====== Given records ======
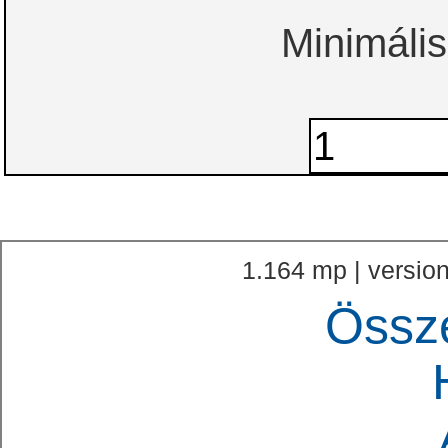
Minimális
1.164 mp | version
Össz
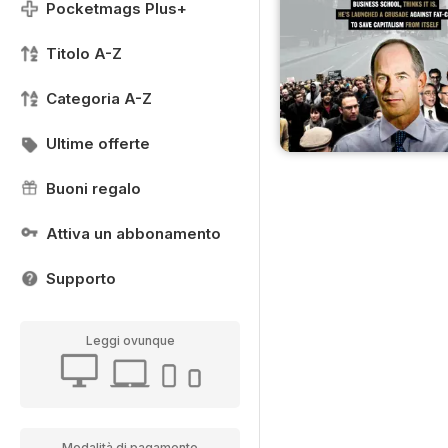
Pocketmags Plus+
Titolo A-Z
Categoria A-Z
Ultime offerte
Buoni regalo
Attiva un abbonamento
Supporto
Leggi ovunque
Modalità di pagamento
======
● Problem to work on:
Reproduce all the records verbatim, excluding images.

● Solution for this problem:
Minimális
1.164 mp | version
Össz
Pocketmags Plus+
Titolo A-Z
Categoria A-Z
Ultime offerte
Buoni regalo
Attiva un abbonamento
Supporto
Leggi ovunque
Modalità di pagamento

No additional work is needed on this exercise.